What you will do |
**a)** Quote the stretch of the rheology excerpt from "In cases where" through "units are used.".
**b)** Answer these questions using the rheology excerpt:
(i) Which shear rate values are used for the shear rates marked x and s?
(ii) What two reasons are given for not expecting an exact match between the batch 1 and batch 2 flow curves?
(iii) Which chemical serves as the base mineral oil in batch 2?
**c)** Continue the rheology excerpt from where it stops.

Excerpt to read |

—————

Here, the surplus shear stress is expressed as \({\tau }_{ss}=\tau \left({\dot{\gamma }}_{s}\right)-{\tau }_{yFC}\). The shear stress, \(\tau \left({\dot{\gamma }}_{s}\right)\), is measured at a predefined shear rate, \({\dot{\gamma }}_{s}\), which is dependent of the flow process to be analyzed. The flow behavior index, \(n\), can be quantified from the expression given as:

$$n=\mathrm{ln}\left(\frac{{\tau }_{x}-{\tau }_{yFC}}{{\tau }_{ss}}\right)/\mathrm{ln}\left(\frac{{\dot{\gamma }}_{x}}{{\dot{\gamma }}_{s}}\right),$$

(5)

where the shear rate, \({\dot{\gamma }}_{x}\), and \({\dot{\gamma }}_{s}\), should be within the relevant range for the flow problem to be evaluated, and τ_x is the shear stress measured at \({\dot{\gamma }}_{x}\). In this analysis, the following shear rate values are used, \({\dot{\gamma }}_{x}=100 {\mathrm{s}}^{-1}\) and \({\dot{\gamma }}_{s}=300 {\mathrm{s}}^{-1}\). The consistency index, \(K\), can be expressed as:

$$K=\frac{{\tau }_{ss}}{{\dot{\gamma }}_{s}^{n}}.$$

(6)

In cases where the flow is very slow and the numerical value of the shear rate is close to or less than unity, a comparison between different fluids’ consistency indexes would be meaningful. This is because at a shear rate of one, the shear stress will then be numerically equal to the sum of the yield stress and the consistency index as long as consistent dimension units are used.

3 Results and analyses

3.1 Flow curves analyses at atmospheric and HPHT conditions

We compared the flow curves measurements between batch 1 and batch 2 at 20 °C and 90 °C at atmospheric pressure condition as presented in Fig. 3. It is observed that batch 1 and batch 2 flow curves measurements are in good agreement within the applied shear rates at each operating condition. An exact match is not expected, both because of the different viscosities of the base fluids and also because different mixers were used when mixing the fluids. The latter is expected to affect the droplet size distribution. For subsequent analysis, only data from batches 2 and 2B (i.e. with and without barite particles) would be presented.

Fig. 3

Comparison of flow profile measurements between batch 1 and batch 2 at 20 °C and 90 °C at atmospheric pressure condition. Batch 1 and batch 2 contain the chemicals EDC 95/11 and ESCAID 120 ULA as base mineral oil, respectively

We define a Peclet number which compares the timescale of diffusion of particle and the timescale of the flow as:

$$Pe=\frac{{t}_{d}}{{t}_{h}}=\frac{6\pi \mu {a}^{3}\dot{\gamma }}{{k}_{B}T},$$

(7)

—————

Data provided |
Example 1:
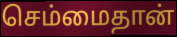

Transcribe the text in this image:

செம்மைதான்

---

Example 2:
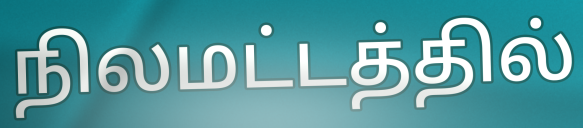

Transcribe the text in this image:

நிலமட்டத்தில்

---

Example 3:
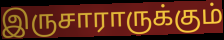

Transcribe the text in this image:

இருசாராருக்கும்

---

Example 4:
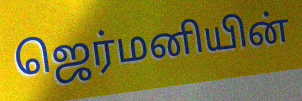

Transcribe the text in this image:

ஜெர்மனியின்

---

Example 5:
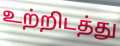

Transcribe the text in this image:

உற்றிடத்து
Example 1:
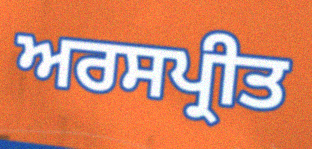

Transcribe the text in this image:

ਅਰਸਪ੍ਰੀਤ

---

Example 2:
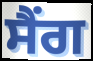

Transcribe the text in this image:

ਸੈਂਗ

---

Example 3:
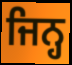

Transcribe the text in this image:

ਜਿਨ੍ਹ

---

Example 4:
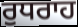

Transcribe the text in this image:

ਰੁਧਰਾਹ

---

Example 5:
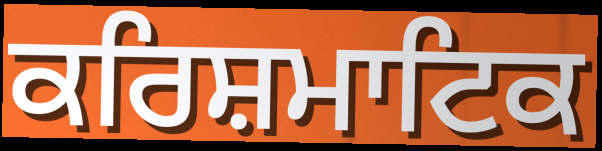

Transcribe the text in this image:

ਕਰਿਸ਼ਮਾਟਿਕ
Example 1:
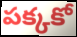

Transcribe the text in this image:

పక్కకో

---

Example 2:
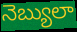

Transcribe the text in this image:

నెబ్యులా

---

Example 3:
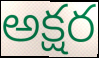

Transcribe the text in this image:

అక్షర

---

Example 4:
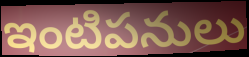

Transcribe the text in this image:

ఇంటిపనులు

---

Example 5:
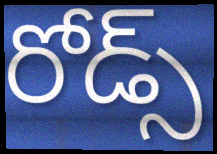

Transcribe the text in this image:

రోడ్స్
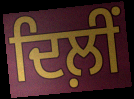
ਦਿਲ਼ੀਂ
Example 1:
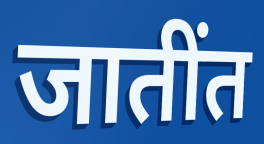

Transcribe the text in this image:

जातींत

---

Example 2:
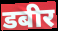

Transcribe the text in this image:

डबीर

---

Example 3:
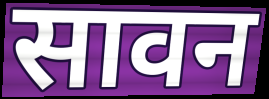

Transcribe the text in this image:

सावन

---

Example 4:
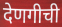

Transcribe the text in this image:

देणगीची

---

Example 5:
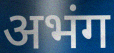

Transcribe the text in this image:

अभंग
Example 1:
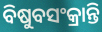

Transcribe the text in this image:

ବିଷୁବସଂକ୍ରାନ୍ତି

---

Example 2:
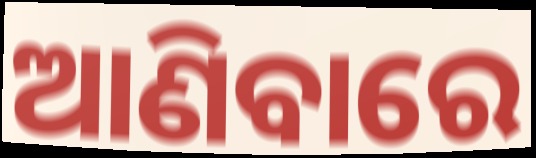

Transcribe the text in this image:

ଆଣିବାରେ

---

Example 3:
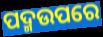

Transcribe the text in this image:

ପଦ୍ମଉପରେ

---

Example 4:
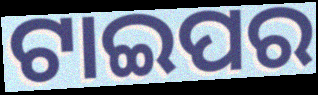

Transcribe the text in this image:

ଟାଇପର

—————

Answers by task |
**a)**
In cases where the flow is very slow and the numerical value of the shear rate is close to or less than unity, a comparison between different fluids’ consistency indexes would be meaningful. This is because at a shear rate of one, the shear stress will then be numerically equal to the sum of the yield stress and the consistency index as long as consistent dimension units are used.

**b)**
(i) The shear rate marked x is 100 s⁻¹, and the shear rate marked s is 300 s⁻¹.
(ii) The base fluids have different viscosities, and different mixers were used to mix the fluids.
(iii) ESCAID 120 ULA.

**c)**
where \(a\) is size of particle, \(\mu\) is filtrate viscosity, \({k}_{B}\) is Boltzmann constant, and \(T\) is temperature.

If the Peclet number is low, this means that the particle diffuses so fast that they have the time to build a microstructure (stop of the flow) or to form big aggregate (increase of viscosity) due to their attractive interaction. If the Peclet number is high, then flow is fast enough to prevent any formation of microstructure or aggregate which can stop the flow or make the flow more difficult (increase of viscosity). We thus observe that the definition of such a number allow us to define two regimes of flow of Brownian suspensions which are separated by a critical shear rate, which is a function of temperature and viscosity of the suspending medium [4].

An alternative way of using the Peclet number definition could be to fix the shear rate and plot the Peclet number versus temperature. The Peclet number depends on temperature both directly and through the continuous phase viscosity. Both factors tend to reduce the Peclet number with increasing temperature, thus increasing the significance of Brownian motion over hydrodynamic forces and consequently increasing the ability of the particles to build microstructure and overall viscosity.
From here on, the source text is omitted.